Document structure recognition data:
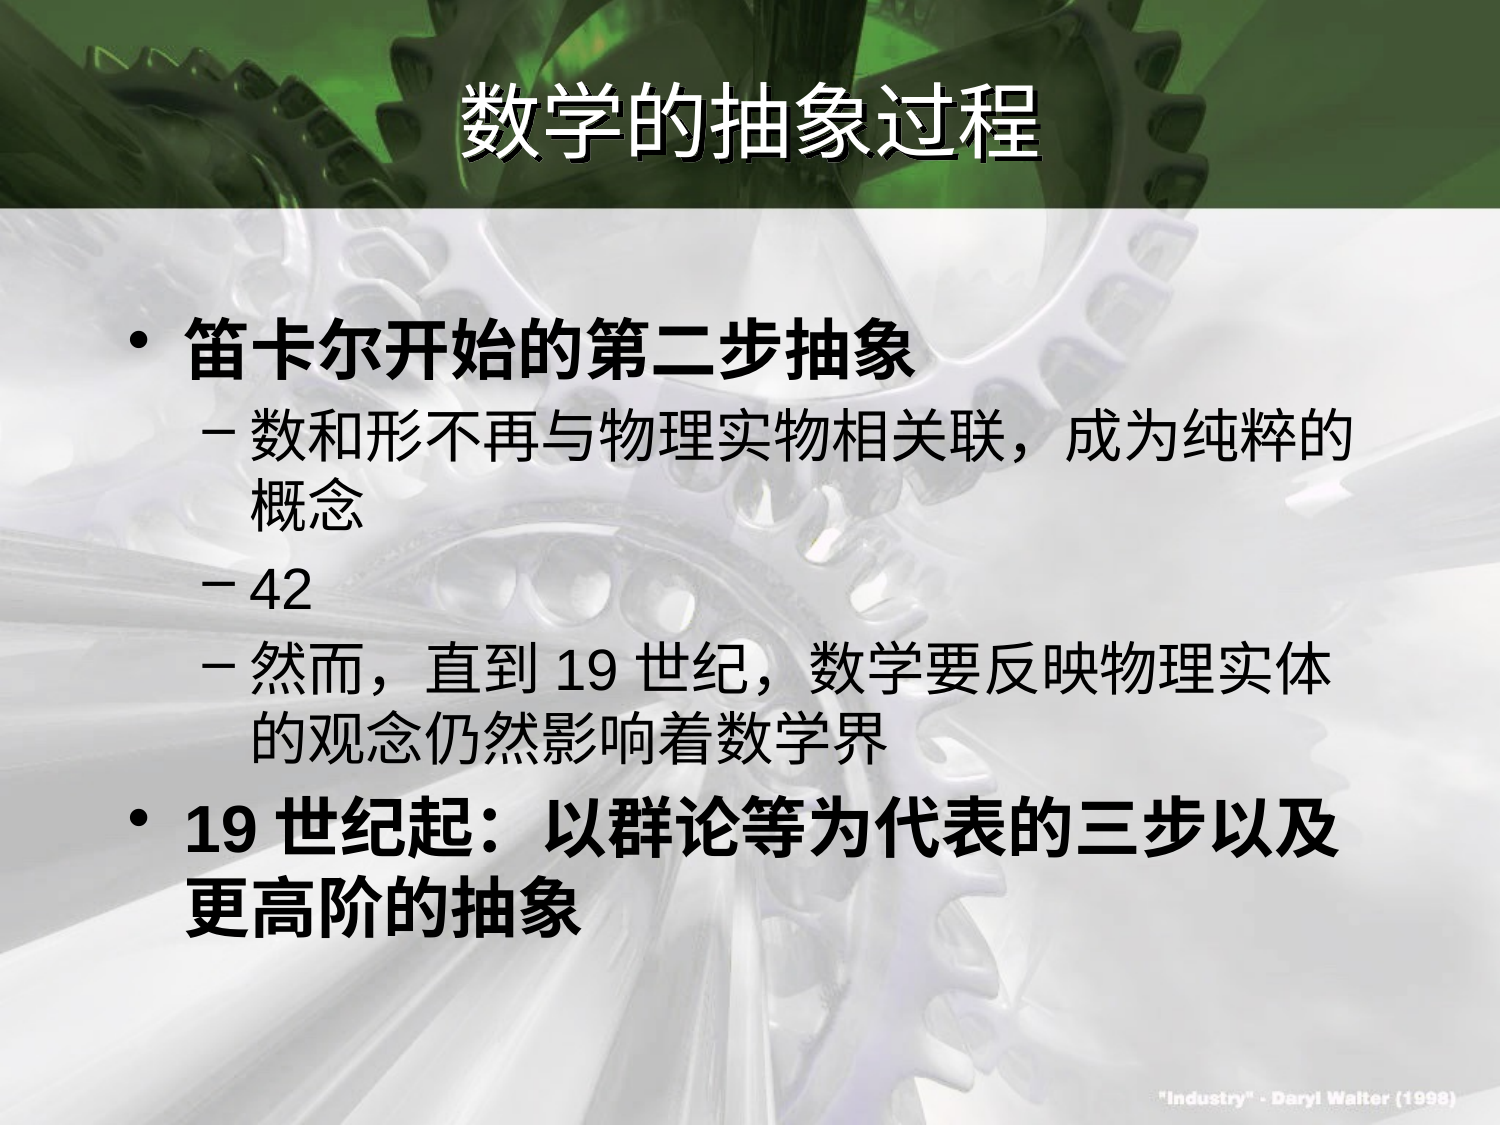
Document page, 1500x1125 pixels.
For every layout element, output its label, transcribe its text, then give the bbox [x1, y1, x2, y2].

list 笛卡尔开始的第二步抽象 数和形不再与物理实物相关联，成为纯粹的概念 42 然而，直到19世纪，数学要反映物理实体的观念仍然影响着数学界 19世纪起：以群论等为代表的三步以及更高阶的抽象 [112, 299, 1388, 1001]
title 数学的抽象过程 [112, 24, 1388, 213]
picture [0, 0, 1500, 1125]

■ **REQUIRED WORK**: Each line from the one containing "For every layout" through the end of the entries, both included, is to be returned exactly, with no other lines.

■ **EXERCISE SOLUTION**:
For every layout element, output its label, transcribe its text, then give the bbox [x1, y1, x2, y2].

list 笛卡尔开始的第二步抽象 数和形不再与物理实物相关联，成为纯粹的概念 42 然而，直到19世纪，数学要反映物理实体的观念仍然影响着数学界 19世纪起：以群论等为代表的三步以及更高阶的抽象 [112, 299, 1388, 1001]
title 数学的抽象过程 [112, 24, 1388, 213]
picture [0, 0, 1500, 1125]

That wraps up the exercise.